What is smarter: gradually upgrading or a complete new system every few years ?
Thinks to keep in mind:
- Lets keep it a healthy ratio between, costs and performance
- performance can't dip below media pc and casual pc gaming
- costs cant go over a self set limit (make up your own)
- System breaking changes in pc architecture
- at least for a time period where you would ordinarily bought your third pc
- what to do with leftover parts? sell or maybe build a weaker second system ?
Have fun this one!
new system every few years and stop thinking about it, just becuse a new cpu comes out it doens't mean you have to buy it. And no gamer HAS to constantly have the best computer. All you need is a computer that can play current games at 1080p atleast 90fps on mediam-high and that should leave you enough leaverage for about 5 years.
I don't think that is what he is saying.
I am a firm believer in if you have the money and it makes logical sense then upgrade. It is more cost effective to spread out the buying components and making upgrades as you go rather than spending a large sum all at once. My computer is currently going on 5 years, which would in your terms be a new build time.
The fact is it is running all the games at high and at 1920 x 1080 and this is due to the fact that I did minor upgrades as time went on. The original cost of the computer was around $1000 and since then I have put into the computer roughly 600-700 dollars and I will still get another 2-3 years out of it easy with the only major upgrade at that point being the GPU. The benefit to this route I see is that not only is the cost spread out and not having two points of dropping around 1200 it also keeps your computer running snappy and the newest games and top settings.

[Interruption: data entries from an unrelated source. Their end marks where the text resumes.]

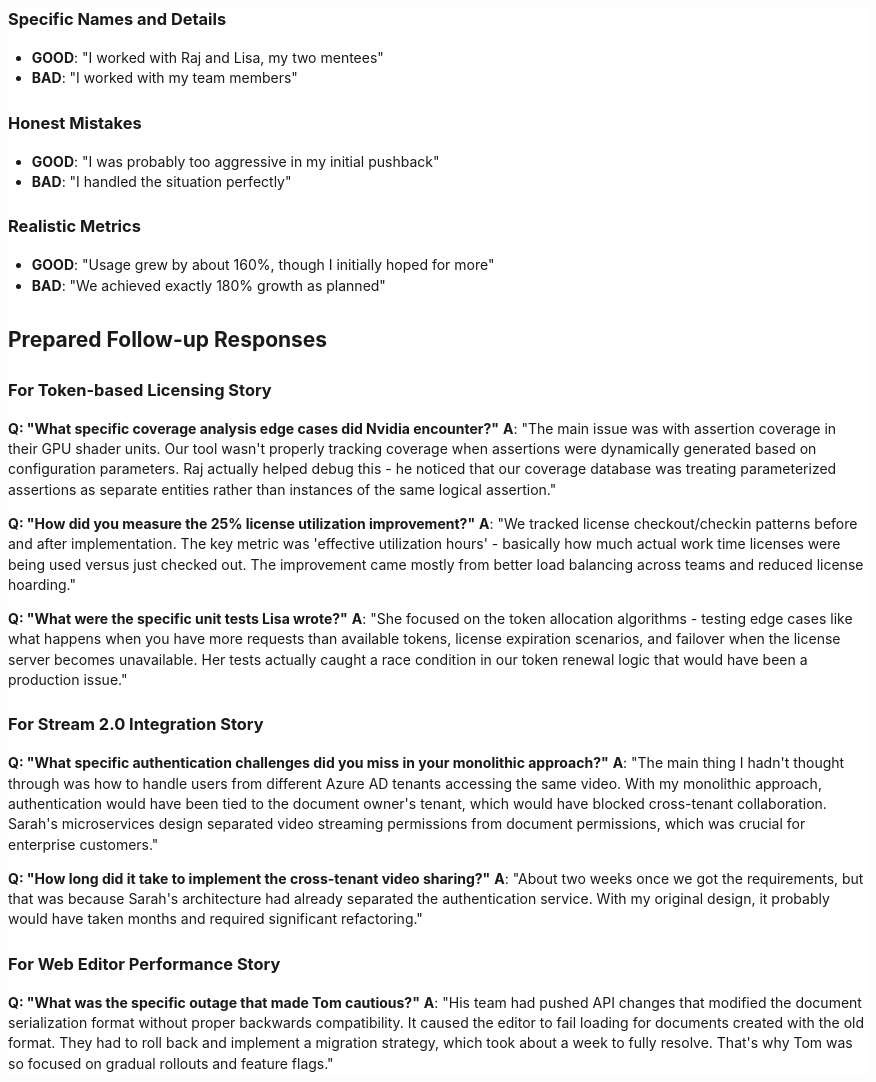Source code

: ### Specific Names and Details
- **GOOD**: "I worked with Raj and Lisa, my two mentees"
- **BAD**: "I worked with my team members"

### Honest Mistakes
- **GOOD**: "I was probably too aggressive in my initial pushback"
- **BAD**: "I handled the situation perfectly"

### Realistic Metrics
- **GOOD**: "Usage grew by about 160%, though I initially hoped for more"
- **BAD**: "We achieved exactly 180% growth as planned"

## Prepared Follow-up Responses

### For Token-based Licensing Story

**Q: "What specific coverage analysis edge cases did Nvidia encounter?"**
**A**: "The main issue was with assertion coverage in their GPU shader units. Our tool wasn't properly tracking coverage when assertions were dynamically generated based on configuration parameters. Raj actually helped debug this - he noticed that our coverage database was treating parameterized assertions as separate entities rather than instances of the same logical assertion."

**Q: "How did you measure the 25% license utilization improvement?"**
**A**: "We tracked license checkout/checkin patterns before and after implementation. The key metric was 'effective utilization hours' - basically how much actual work time licenses were being used versus just checked out. The improvement came mostly from better load balancing across teams and reduced license hoarding."

**Q: "What were the specific unit tests Lisa wrote?"**
**A**: "She focused on the token allocation algorithms - testing edge cases like what happens when you have more requests than available tokens, license expiration scenarios, and failover when the license server becomes unavailable. Her tests actually caught a race condition in our token renewal logic that would have been a production issue."

### For Stream 2.0 Integration Story

**Q: "What specific authentication challenges did you miss in your monolithic approach?"**
**A**: "The main thing I hadn't thought through was how to handle users from different Azure AD tenants accessing the same video. With my monolithic approach, authentication would have been tied to the document owner's tenant, which would have blocked cross-tenant collaboration. Sarah's microservices design separated video streaming permissions from document permissions, which was crucial for enterprise customers."

**Q: "How long did it take to implement the cross-tenant video sharing?"**
**A**: "About two weeks once we got the requirements, but that was because Sarah's architecture had already separated the authentication service. With my original design, it probably would have taken months and required significant refactoring."

### For Web Editor Performance Story

**Q: "What was the specific outage that made Tom cautious?"**
**A**: "His team had pushed API changes that modified the document serialization format without proper backwards compatibility. It caused the editor to fail loading for documents created with the old format. They had to roll back and implement a migration strategy, which took about a week to fully resolve. That's why Tom was so focused on gradual rollouts and feature flags."

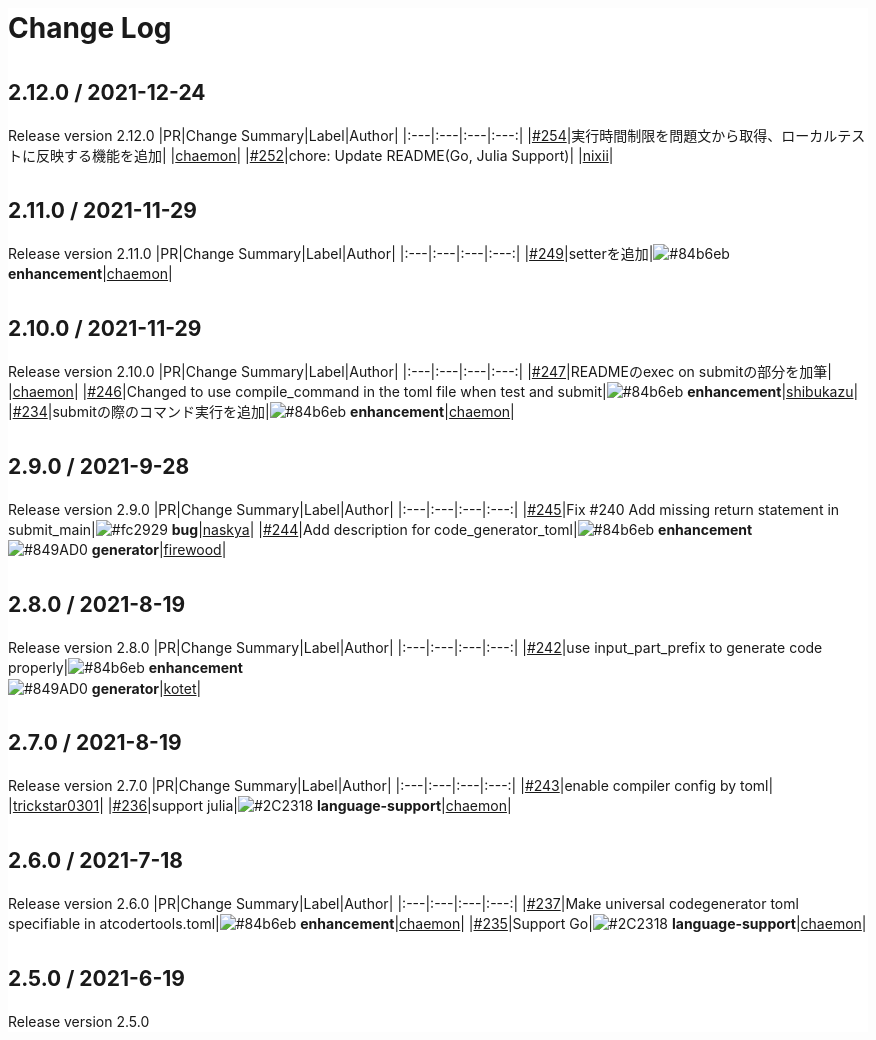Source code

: # Change Log
## 2.12.0 / 2021-12-24
Release version 2.12.0
|PR|Change Summary|Label|Author|
|:---|:---|:---|:---:|
|[#254](https://github.com/kyuridenamida/atcoder-tools/pull/254)|実行時間制限を問題文から取得、ローカルテストに反映する機能を追加| |[chaemon](https://github.com/chaemon)|
|[#252](https://github.com/kyuridenamida/atcoder-tools/pull/252)|chore: Update README(Go, Julia Support)| |[nixii](https://github.com/nixii)|
## 2.11.0 / 2021-11-29
Release version 2.11.0
|PR|Change Summary|Label|Author|
|:---|:---|:---|:---:|
|[#249](https://github.com/kyuridenamida/atcoder-tools/pull/249)|setterを追加|![#84b6eb](https://via.placeholder.com/15/84b6eb/000000?text=+) **enhancement**|[chaemon](https://github.com/chaemon)|
## 2.10.0 / 2021-11-29
Release version 2.10.0
|PR|Change Summary|Label|Author|
|:---|:---|:---|:---:|
|[#247](https://github.com/kyuridenamida/atcoder-tools/pull/247)|READMEのexec on submitの部分を加筆| |[chaemon](https://github.com/chaemon)|
|[#246](https://github.com/kyuridenamida/atcoder-tools/pull/246)|Changed to use compile_command in the toml file when test and submit|![#84b6eb](https://via.placeholder.com/15/84b6eb/000000?text=+) **enhancement**|[shibukazu](https://github.com/shibukazu)|
|[#234](https://github.com/kyuridenamida/atcoder-tools/pull/234)|submitの際のコマンド実行を追加|![#84b6eb](https://via.placeholder.com/15/84b6eb/000000?text=+) **enhancement**|[chaemon](https://github.com/chaemon)|
## 2.9.0 / 2021-9-28
Release version 2.9.0
|PR|Change Summary|Label|Author|
|:---|:---|:---|:---:|
|[#245](https://github.com/kyuridenamida/atcoder-tools/pull/245)|Fix #240 Add missing return statement in submit_main|![#fc2929](https://via.placeholder.com/15/fc2929/000000?text=+) **bug**|[naskya](https://github.com/naskya)|
|[#244](https://github.com/kyuridenamida/atcoder-tools/pull/244)|Add description for code_generator_toml|![#84b6eb](https://via.placeholder.com/15/84b6eb/000000?text=+) **enhancement**<br/>![#849AD0](https://via.placeholder.com/15/849AD0/000000?text=+) **generator**|[firewood](https://github.com/firewood)|
## 2.8.0 / 2021-8-19
Release version 2.8.0
|PR|Change Summary|Label|Author|
|:---|:---|:---|:---:|
|[#242](https://github.com/kyuridenamida/atcoder-tools/pull/242)|use input_part_prefix to generate code properly|![#84b6eb](https://via.placeholder.com/15/84b6eb/000000?text=+) **enhancement**<br/>![#849AD0](https://via.placeholder.com/15/849AD0/000000?text=+) **generator**|[kotet](https://github.com/kotet)|
## 2.7.0 / 2021-8-19
Release version 2.7.0
|PR|Change Summary|Label|Author|
|:---|:---|:---|:---:|
|[#243](https://github.com/kyuridenamida/atcoder-tools/pull/243)|enable compiler config by toml| |[trickstar0301](https://github.com/trickstar0301)|
|[#236](https://github.com/kyuridenamida/atcoder-tools/pull/236)|support julia|![#2C2318](https://via.placeholder.com/15/2C2318/000000?text=+) **language-support**|[chaemon](https://github.com/chaemon)|
## 2.6.0 / 2021-7-18
Release version 2.6.0
|PR|Change Summary|Label|Author|
|:---|:---|:---|:---:|
|[#237](https://github.com/kyuridenamida/atcoder-tools/pull/237)|Make universal codegenerator toml specifiable in atcodertools.toml|![#84b6eb](https://via.placeholder.com/15/84b6eb/000000?text=+) **enhancement**|[chaemon](https://github.com/chaemon)|
|[#235](https://github.com/kyuridenamida/atcoder-tools/pull/235)|Support Go|![#2C2318](https://via.placeholder.com/15/2C2318/000000?text=+) **language-support**|[chaemon](https://github.com/chaemon)|
## 2.5.0 / 2021-6-19
Release version 2.5.0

There is my take on it so you can interpret it how you like.
Hope this helps,
Hop
Reuse PSU if it provides enough power, Reuse Case, if its DDR3 reuse it, reuse Heatsink if its good enough
Yes thats more like an answer I was looking for.

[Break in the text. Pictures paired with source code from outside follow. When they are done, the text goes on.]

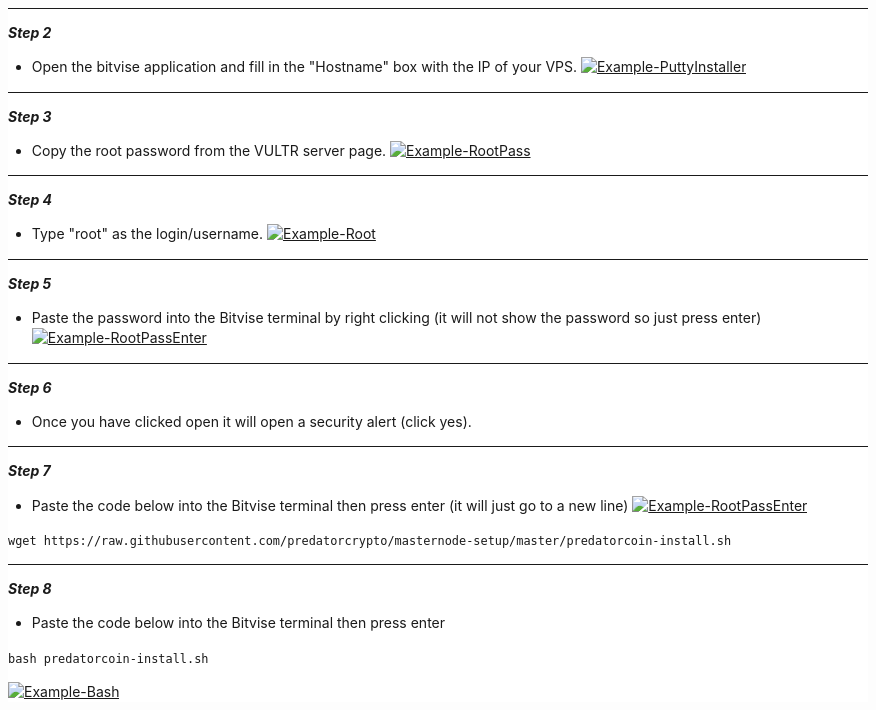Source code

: <hr />

<em><strong>Step 2</strong></em>
<ul>
 	<li>Open the bitvise application and fill in the "Hostname" box with the IP of your VPS. <a href="https://camo.githubusercontent.com/1e507520904d317f9f24358f2e44652c4efa986e/68747470733a2f2f692e696d6775722e636f6d2f766b4e31616c432e706e67" target="_blank" rel="noopener"><img src="https://camo.githubusercontent.com/1e507520904d317f9f24358f2e44652c4efa986e/68747470733a2f2f692e696d6775722e636f6d2f766b4e31616c432e706e67" alt="Example-PuttyInstaller" data-canonical-src="https://i.imgur.com/vkN1alC.png" /></a></li>
</ul>

<hr />

<em><strong>Step 3</strong></em>
<ul>
 	<li>Copy the root password from the VULTR server page. <a href="https://camo.githubusercontent.com/5905c8f2c5dd12f5ebe06fce11a1018389290274/68747470733a2f2f692e696d6775722e636f6d2f4a6e58515861762e706e67" target="_blank" rel="noopener"><img src="https://camo.githubusercontent.com/5905c8f2c5dd12f5ebe06fce11a1018389290274/68747470733a2f2f692e696d6775722e636f6d2f4a6e58515861762e706e67" alt="Example-RootPass" data-canonical-src="https://i.imgur.com/JnXQXav.png" /></a></li>
</ul>

<hr />

<em><strong>Step 4</strong></em>
<ul>
 	<li>Type "root" as the login/username. <a href="https://camo.githubusercontent.com/b00482104e5ee6e000ac7eb7b3ff81c0f5042916/68747470733a2f2f692e696d6775722e636f6d2f3131474d6b76412e706e67" target="_blank" rel="noopener"><img src="https://camo.githubusercontent.com/b00482104e5ee6e000ac7eb7b3ff81c0f5042916/68747470733a2f2f692e696d6775722e636f6d2f3131474d6b76412e706e67" alt="Example-Root" data-canonical-src="https://i.imgur.com/11GMkvA.png" /></a></li>
</ul>

<hr />

<em><strong>Step 5</strong></em>
<ul>
 	<li>Paste the password into the Bitvise terminal by right clicking (it will not show the password so just press enter) <a href="https://camo.githubusercontent.com/f08703c7e251c0718e9b55b9257272e2696aca00/68747470733a2f2f692e696d6775722e636f6d2f7a56684f414b752e706e67" target="_blank" rel="noopener"><img src="https://camo.githubusercontent.com/f08703c7e251c0718e9b55b9257272e2696aca00/68747470733a2f2f692e696d6775722e636f6d2f7a56684f414b752e706e67" alt="Example-RootPassEnter" data-canonical-src="https://i.imgur.com/zVhOAKu.png" /></a></li>
</ul>

<hr />

<em><strong>Step 6</strong></em>
<ul>
 	<li>Once you have clicked open it will open a security alert (click yes).</li>
</ul>

<hr />

<em><strong>Step 7</strong></em>
<ul>
 	<li>Paste the code below into the Bitvise terminal then press enter (it will just go to a new line) <a href="https://camo.githubusercontent.com/12693e8705166679a8d41c4989782f3038d53ab6/68747470733a2f2f692e696d6775722e636f6d2f7675447455566a2e706e67" target="_blank" rel="noopener"><img src="https://camo.githubusercontent.com/12693e8705166679a8d41c4989782f3038d53ab6/68747470733a2f2f692e696d6775722e636f6d2f7675447455566a2e706e67" alt="Example-RootPassEnter" data-canonical-src="https://i.imgur.com/vuDtUVj.png" /></a></li>
</ul>
<code>wget https://raw.githubusercontent.com/predatorcrypto/masternode-setup/master/predatorcoin-install.sh</code>

<hr />

<em><strong>Step 8</strong></em>
<ul>
 	<li>Paste the code below into the Bitvise terminal then press enter</li>
</ul>
<code>bash predatorcoin-install.sh</code>

<a href="https://camo.githubusercontent.com/62a2a524ead43bd959bda3cec031a12a3022d659/68747470733a2f2f692e696d6775722e636f6d2f6d79766d4b54452e706e67" target="_blank" rel="noopener"><img src="https://camo.githubusercontent.com/62a2a524ead43bd959bda3cec031a12a3022d659/68747470733a2f2f692e696d6775722e636f6d2f6d79766d4b54452e706e67" alt="Example-Bash" data-canonical-src="https://i.imgur.com/myvmKTE.png" /></a>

I also think its easyer to make smaller investments than one big one, and you can concentrate on the part that makes the biggest difference, like ssd's instead of hdd or more ram or something.
Buy quality components from the beginning and it will last you (almost) forever. Also, jumping on the latest compatibility/connection tech is also a way of future proving your system (I.E. PCI-E 3.0, SATA III or SAS, USB 3.0, upcoming DDR4 RAM ect.) so you won't be limited by those factors in near future.